La valorización de la zona fue tal que, para comienzos de la década del ‘10, al calcular cuánto dinero podría quedarle al erario público si se vendía la penitenciaría, el resultado era que el monto que ingresara alcanzaría para comprar un terreno más lejos y hacer una nueva prisión. Y más grande. Pero así y todo, la unidad carcelaria de Las Heras quedó en pie durante otras tantas décadas, hasta que finalmente se decidió su demolición, algo que sucedió a comienzos de la década del ‘60 del siglo pasado.
Así, con ese sector de Palermo en pleno crecimiento inmobiliario y transformándose en un sector elegante de la ciudad, una unidad penal ya no podía encajar con su entorno urbano. El 6 se septiembre de 1961, luego de trasladar a los reclusos a otras penitenciarías, comenzó la demolición del edificio. En principio, fue a fuerza de piquetas y más adelante, en enero del ‘62, comenzaron los trabajos con trotyl para derrumbar la prisión. Especialmente, los gruesos muros que la rodeaban.
Fue así como, un tiempo después, el lugar de detención que funcionó allí por más de ocho décadas se transformó en un espacio verde que simbolizaba todo lo contrario a un recinto carcelario: el Parque Las Heras. Sin embargo, seis décadas después, la historia yace escondida en los subsuelos del parque, ya que los escombros de la prisión fueron cubiertos con capas de tierra para realizar el actual paseo.

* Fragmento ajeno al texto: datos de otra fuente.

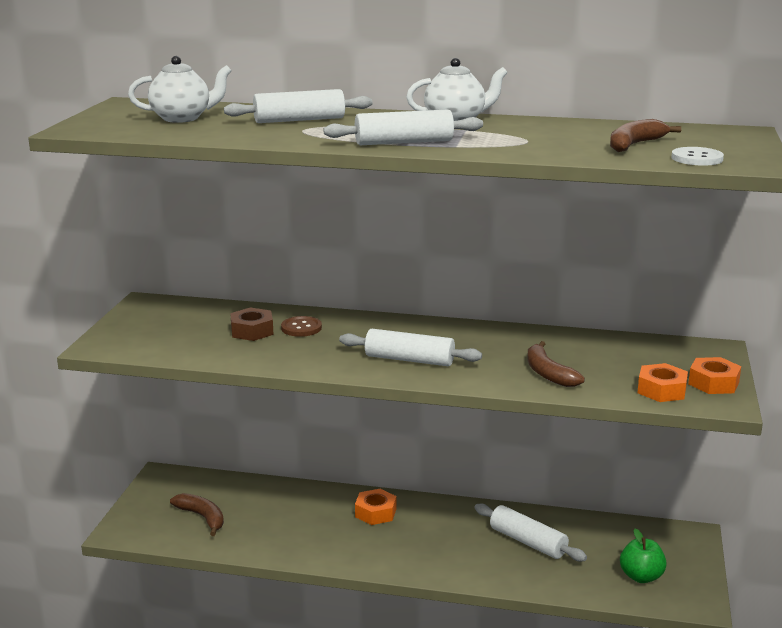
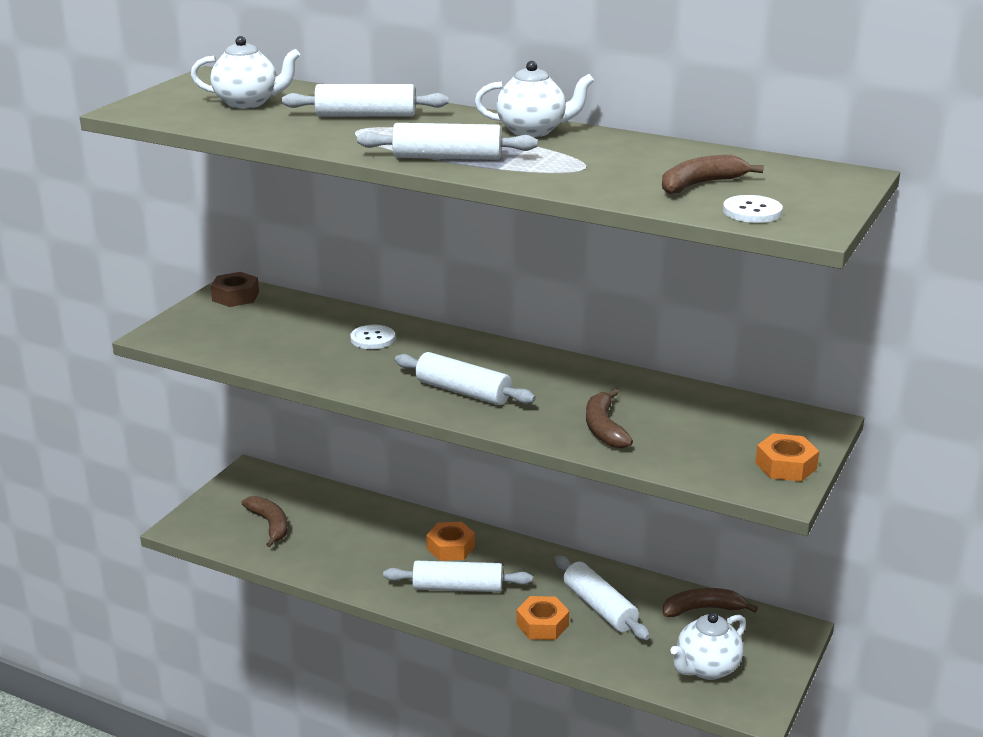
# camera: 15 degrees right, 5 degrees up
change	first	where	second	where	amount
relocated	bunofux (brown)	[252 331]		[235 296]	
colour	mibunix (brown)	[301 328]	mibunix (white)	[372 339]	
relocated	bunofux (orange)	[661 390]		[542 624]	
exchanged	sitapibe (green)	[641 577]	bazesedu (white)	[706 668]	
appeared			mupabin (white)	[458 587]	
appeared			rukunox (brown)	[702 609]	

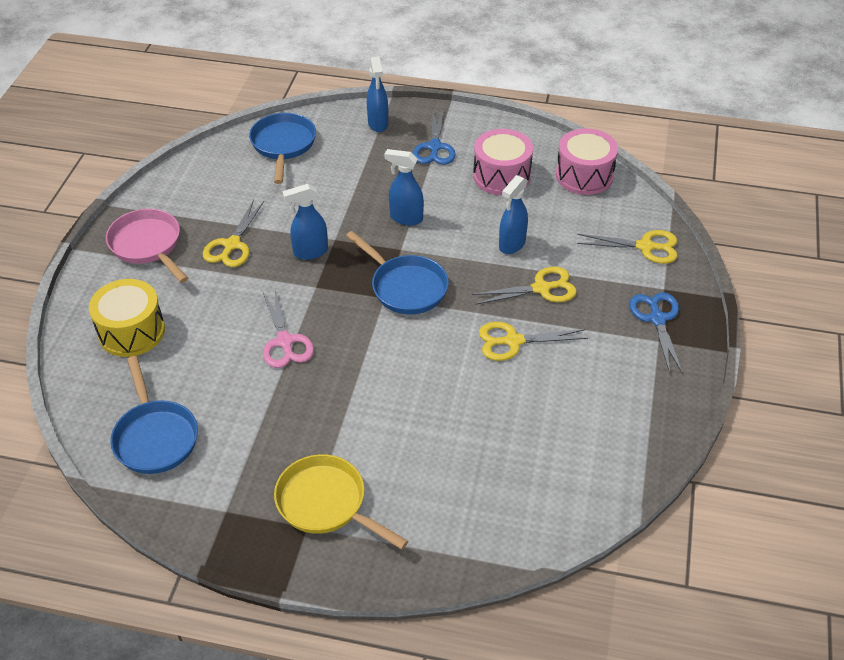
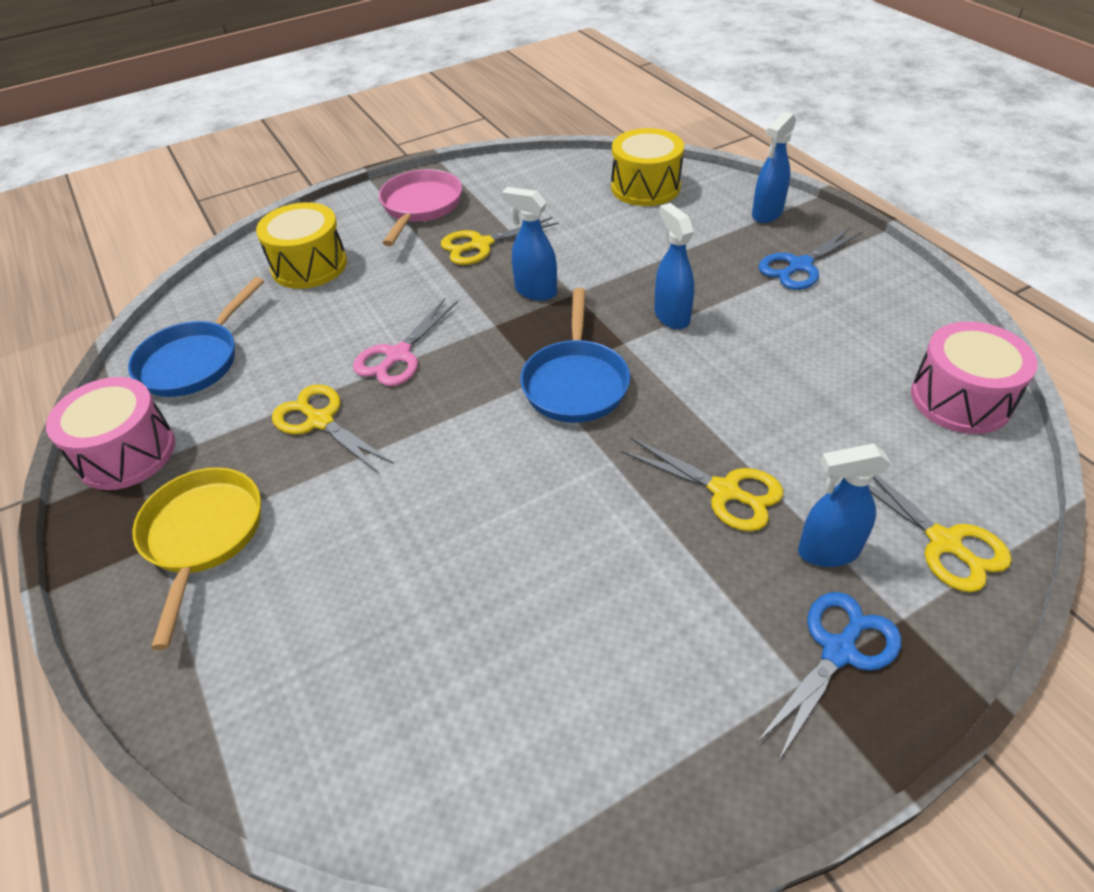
# camera: 50 degrees right, 0 degrees up
change	first	where	second	where	amount
exchanged	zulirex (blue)	[283 145]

De hecho, en 2020, un grupo de arqueólogos de la organización Arqueotierra se dedicó a buscar, cavando en el parque, restos del antiguo presidio. Allí encontraron una suela de zapatos, caños, trozos del muro perimetral, vajillas y algunas otros objetos del presidio, dando cuenta de que la historia de la ciudad siempre se esfuerza por regresar.